La France a retrouvé sa place de premier exportateur d’électricité en Europe en 2023 – loin devant la Suède et la Norvège – grâce à sa stratégie nucléaire. Les problèmes de maintenance ont entraîné en 2022 une baisse historique de la production, la France important de l’électricité pour la première fois depuis plus de 40 ans.
Publié le:
3 minutes
Avec 50,1 térawattheures (TWh) d’exportations nettes d’électricité en 2023 vers ses voisins européens, la France retrouve sa place de premier exportateur – détenue par la Suède en 2022.
C'est ce que révèlent les données du cabinet d'analyse S&P Global Commodity Insights, publiées par le journal. Les Échos.
En 2023, la Suède et la Norvège, deux pays régulièrement en tête du classement grâce à leur abondante production hydroélectrique, ont réalisé respectivement 28,6 TWh et 17,3 TWh d'exportations nettes.
L'Espagne, qui dépend de l'énergie solaire et éolienne, arrive quatrième avec 13,9 TWh d'exportations nettes.
En raison de problèmes de corrosion détectés sur plusieurs réacteurs nucléaires fin 2021, la France a été contrainte d'importer de l'électricité pendant la quasi-totalité de 2022, ce qui n'était pas arrivé depuis 42 ans.
Avec le redémarrage des réacteurs, la production nucléaire de l'énergéticien national EDF est passée à 320,4 TWh en 2023, contre 279 TWh en 2022, un niveau historiquement bas depuis 1988.
Importations allemandes
Au total, les voisins européens comme l'Allemagne ont pu bénéficier “plus facilement et à moindre coût” de l'offre excédentaire de la France, a déclaré Glenn Rickson, analyste en électricité chez S&P Global Commodity Insights, à l'agence de presse française AFP.
L’Allemagne a importé 10 TW en 2023, une première depuis 2002.
Cette situation s'explique par l'abandon des trois dernières centrales nucléaires en Allemagne, même si elles ne représentaient que 6 pour cent de l'électricité produite dans le pays.
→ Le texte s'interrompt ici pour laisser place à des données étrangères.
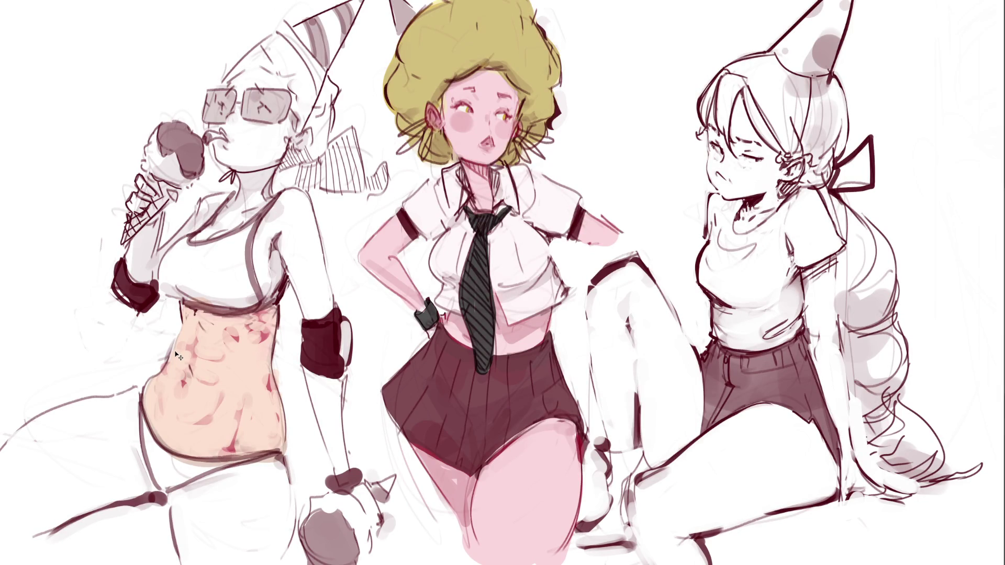
Smooth the belly, then paint skin tone on the chest, neck, upper thigh and forearm.
mouse_move(243, 379)
left_mouse_down()
mouse_move(246, 317)
mouse_move(231, 356)
mouse_move(200, 351)
mouse_move(229, 372)
mouse_move(237, 361)
mouse_move(249, 386)
mouse_move(238, 340)
mouse_move(285, 215)
mouse_move(314, 319)
mouse_move(293, 230)
left_mouse_up()
mouse_move(208, 237)
left_mouse_down()
mouse_move(146, 252)
mouse_move(147, 225)
mouse_move(252, 183)
mouse_move(227, 153)
mouse_move(246, 89)
mouse_move(283, 157)
mouse_move(269, 88)
left_mouse_up()
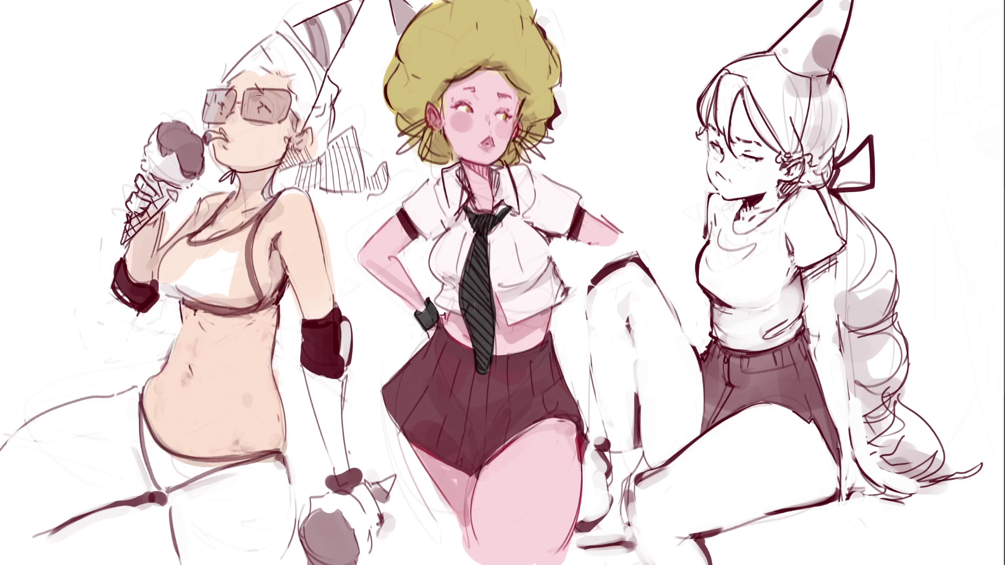
mouse_move(225, 490)
left_mouse_down()
mouse_move(200, 497)
mouse_move(208, 479)
mouse_move(254, 542)
mouse_move(277, 473)
mouse_move(262, 552)
mouse_move(172, 468)
mouse_move(79, 419)
mouse_move(21, 503)
mouse_move(105, 445)
mouse_move(124, 482)
mouse_move(13, 504)
mouse_move(15, 455)
mouse_move(94, 421)
mouse_move(4, 479)
left_mouse_up()
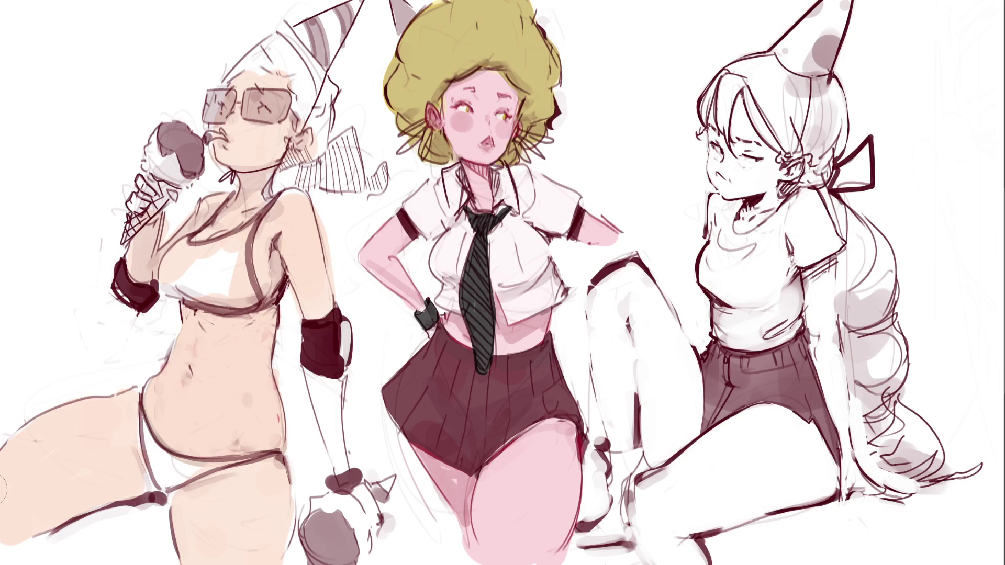
mouse_move(322, 377)
left_mouse_down()
mouse_move(343, 458)
mouse_move(322, 395)
left_mouse_up()
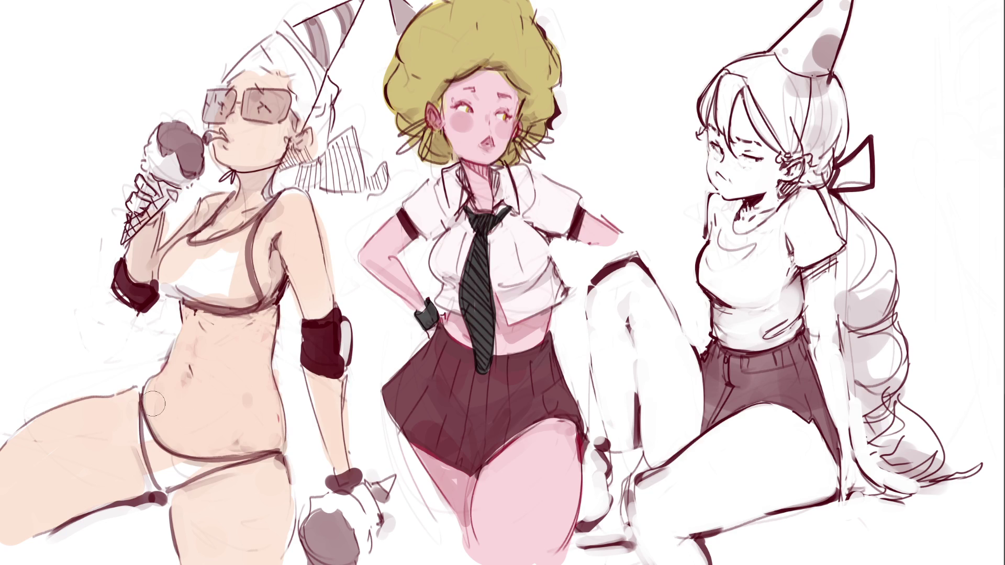
Fill the inner thigh, lower hand, chest, forehead and hair with base skin tone.
mouse_move(159, 463)
left_mouse_down()
mouse_move(258, 543)
mouse_move(274, 495)
left_mouse_up()
mouse_move(350, 495)
left_mouse_down()
mouse_move(369, 515)
mouse_move(349, 478)
left_mouse_up()
mouse_move(236, 241)
left_mouse_down()
mouse_move(220, 282)
mouse_move(172, 288)
mouse_move(144, 269)
mouse_move(137, 199)
mouse_move(140, 209)
mouse_move(163, 185)
mouse_move(167, 138)
mouse_move(193, 157)
left_mouse_up()
mouse_move(235, 112)
left_mouse_down()
mouse_move(282, 47)
mouse_move(320, 89)
mouse_move(287, 101)
mouse_move(316, 139)
mouse_move(309, 157)
mouse_move(278, 151)
mouse_move(339, 148)
mouse_move(361, 183)
mouse_move(309, 178)
mouse_move(382, 183)
left_mouse_up()
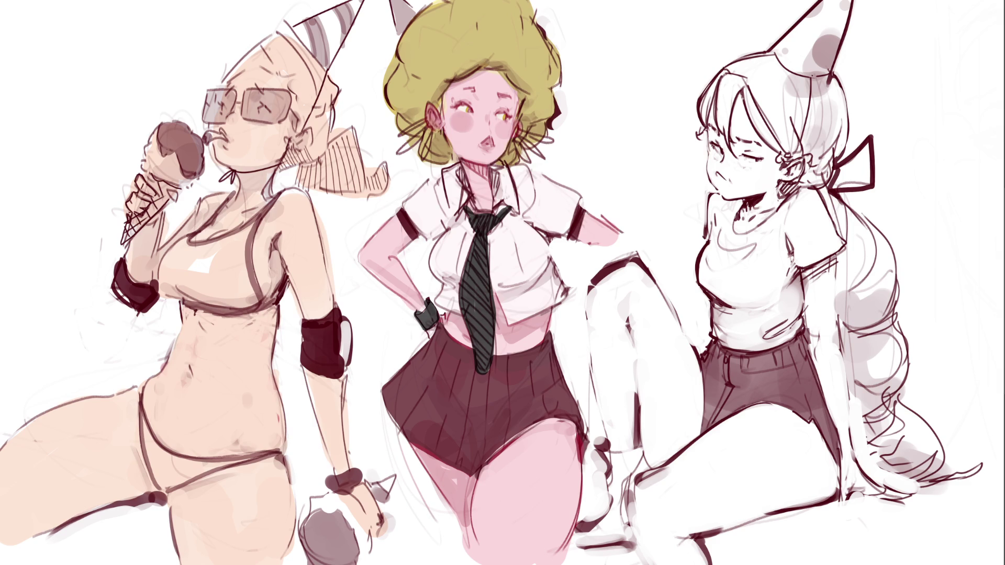
Paint the bikini top and bottom pale blue-white, the hair dark brown, and the held scoop lavender.
mouse_move(204, 240)
left_mouse_down()
mouse_move(183, 262)
mouse_move(209, 283)
mouse_move(231, 246)
mouse_move(241, 252)
mouse_move(246, 285)
mouse_move(221, 278)
left_mouse_up()
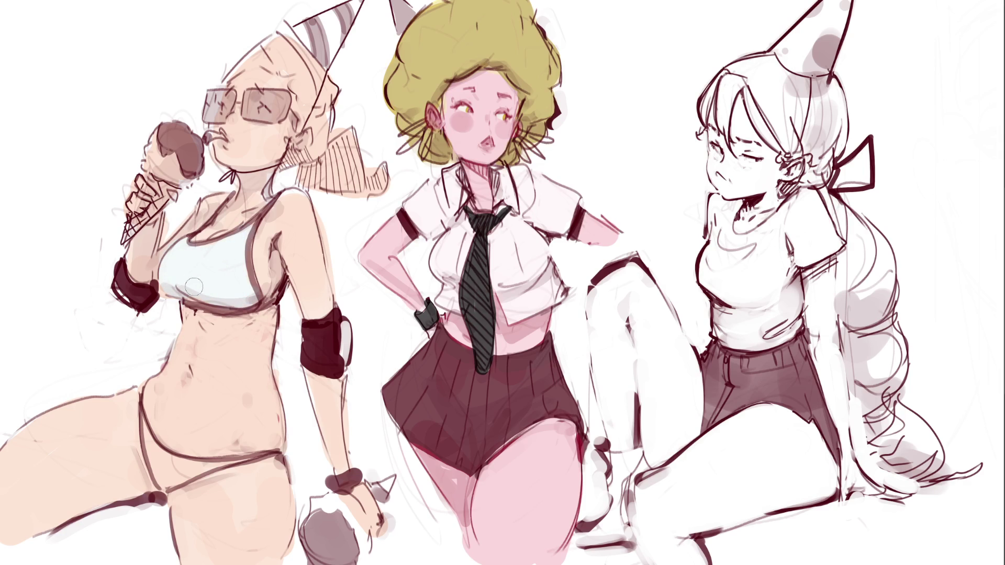
left_click_drag(242, 273, 252, 294)
mouse_move(148, 408)
left_mouse_down()
mouse_move(164, 482)
mouse_move(230, 463)
left_mouse_up()
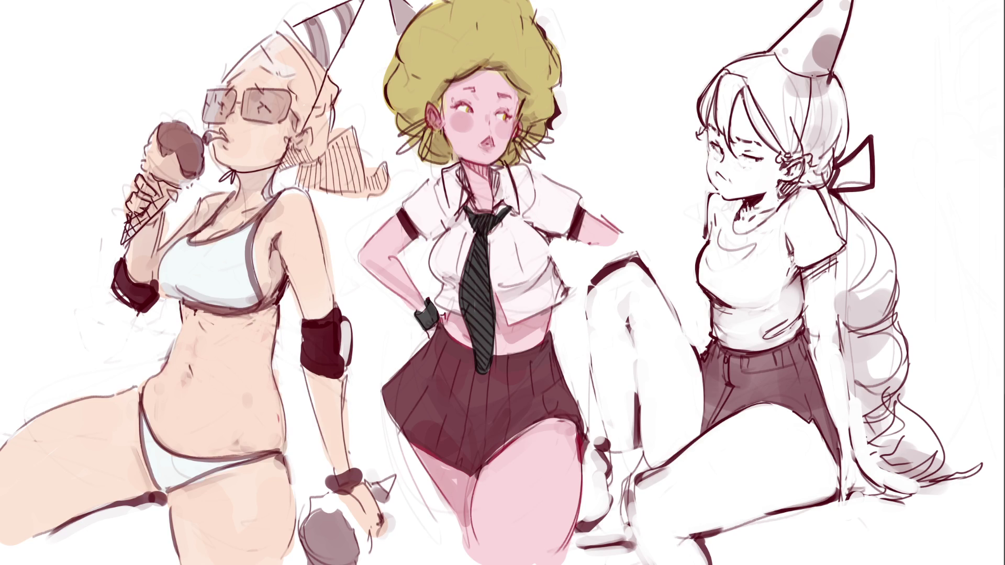
mouse_move(292, 65)
left_mouse_down()
mouse_move(272, 65)
mouse_move(291, 52)
mouse_move(303, 86)
mouse_move(297, 61)
mouse_move(324, 100)
mouse_move(301, 110)
mouse_move(307, 94)
mouse_move(327, 131)
mouse_move(315, 159)
mouse_move(294, 160)
mouse_move(346, 141)
mouse_move(335, 178)
mouse_move(351, 149)
mouse_move(348, 183)
mouse_move(378, 177)
mouse_move(350, 143)
mouse_move(335, 137)
mouse_move(326, 168)
mouse_move(361, 189)
left_mouse_up()
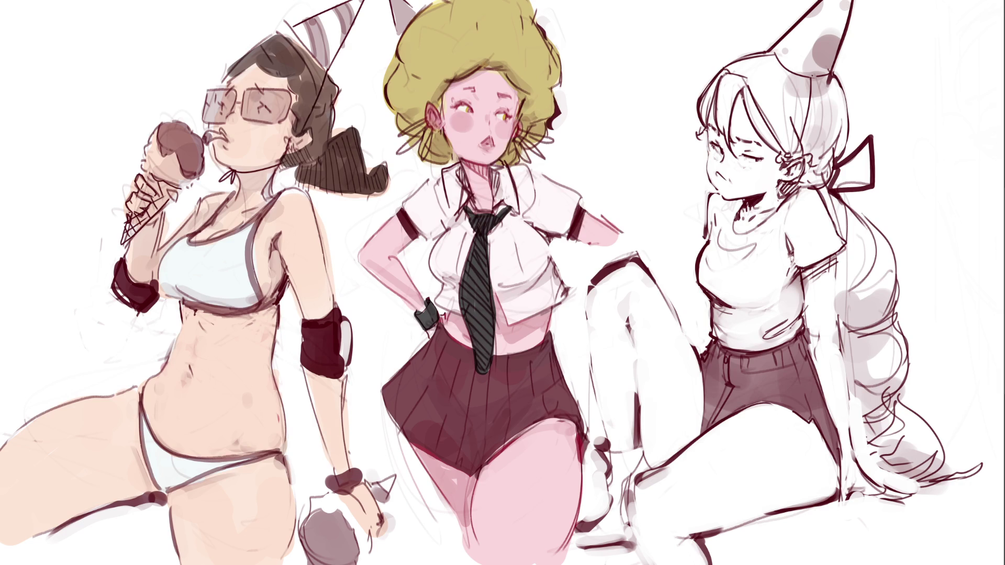
mouse_move(145, 135)
left_mouse_down()
mouse_move(173, 167)
mouse_move(185, 153)
left_mouse_up()
Colour the dropped scoop lavender, both cones dark brown, and blush the shoulder pink.
mouse_move(334, 507)
left_mouse_down()
mouse_move(358, 533)
mouse_move(351, 507)
mouse_move(356, 519)
left_mouse_up()
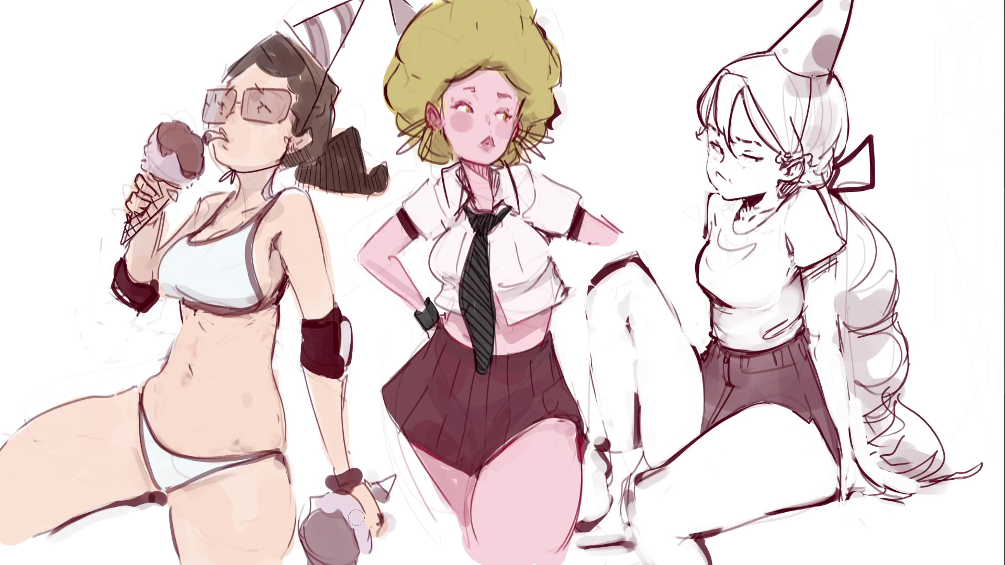
left_click_drag(124, 231, 168, 194)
Leur absence a de quoi créer quelques tensions dès que le vent tombe dans les parcs éoliens, a expliqué à l'AFP Emeric de Vigan, vice-président chargé des marchés de l'électricité chez Kpler.
Pour d’autres experts, la baisse des exportations allemandes d’électricité est avant tout une question de prix : l’Allemagne inondait ses voisins d’électricité bon marché produite à partir du charbon, électricité qui est désormais plus chère en raison du prix plus élevé du CO2.
“Nous espérons que l'Allemagne maintiendra sa position d'importateur dans un avenir proche, d'autant plus qu'un certain nombre de centrales au charbon et au lignite devraient fermer en 2024”, a déclaré Rickson.
Le mix énergétique européen
Le parc français de 56 réacteurs nucléaires – qui fournit au pays 70 pour cent de son électricité – a reçu un coup de pouce après que les États membres de l'UE ont récemment convenu que l'énergie atomique devrait faire partie du mix énergétique du bloc à l'avenir.
Son inclusion dans une réforme du marché énergétique de l'UE, qui passe d'une dépendance aux combustibles fossiles à un marché plus vert et plus renouvelable, a souligné à la fois les efforts de lobbying de Paris et l'urgence en matière de sécurité énergétique suscitée par la guerre de la Russie en Ukraine.
En décembre, la France a signé un mémorandum de coopération nucléaire avec la Suède. Stockholm, comme Paris, mise sur le nucléaire pour atteindre ses objectifs climatiques.
Ce mémorandum “nous permettra de resserrer nos liens sur la question du nucléaire”, a déclaré l'ancienne ministre française de l'Energie, Agnès Pannier-Runacher, après avoir signé le document avec son homologue suédoise, Ebba Busch.
L’Allemagne a répondu à ce geste en affirmant que les sources d’énergie renouvelables devraient plutôt être prioritaires.
Le ministre allemand de l'économie et de l'action climatique, Sven Giegold, a déclaré en décembre que « nous avons besoin de ressources très flexibles et supplémentaires, ce qui signifie que jusqu'à présent, la technologie nucléaire n'est pas prête à répondre à ces besoins ».
Il a également exprimé ses inquiétudes quant au fait que les secteurs nucléaires en France et dans d'autres pays bénéficient de subventions publiques, alors que l'Allemagne est confrontée à une compression des dépenses en raison d'une décision de justice qui mine son budget.
“Cela doit être contrôlé pour éviter des conséquences négatives” pour le marché unique de l'UE, a déclaré Giegold.